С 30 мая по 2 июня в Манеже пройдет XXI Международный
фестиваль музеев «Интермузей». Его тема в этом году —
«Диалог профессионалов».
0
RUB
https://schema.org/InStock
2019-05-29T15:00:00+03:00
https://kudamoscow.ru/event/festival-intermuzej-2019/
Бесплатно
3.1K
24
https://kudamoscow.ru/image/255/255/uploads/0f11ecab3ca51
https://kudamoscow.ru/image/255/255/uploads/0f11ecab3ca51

..........

» Problem details: Identify each line in the records that contains the string "https", and copy those lines.

» Solution below:
https://schema.org/InStock
https://kudamoscow.ru/event/festival-intermuzej-2019/
https://kudamoscow.ru/image/255/255/uploads/0f11ecab3ca51
https://kudamoscow.ru/image/255/255/uploads/0f11ecab3ca51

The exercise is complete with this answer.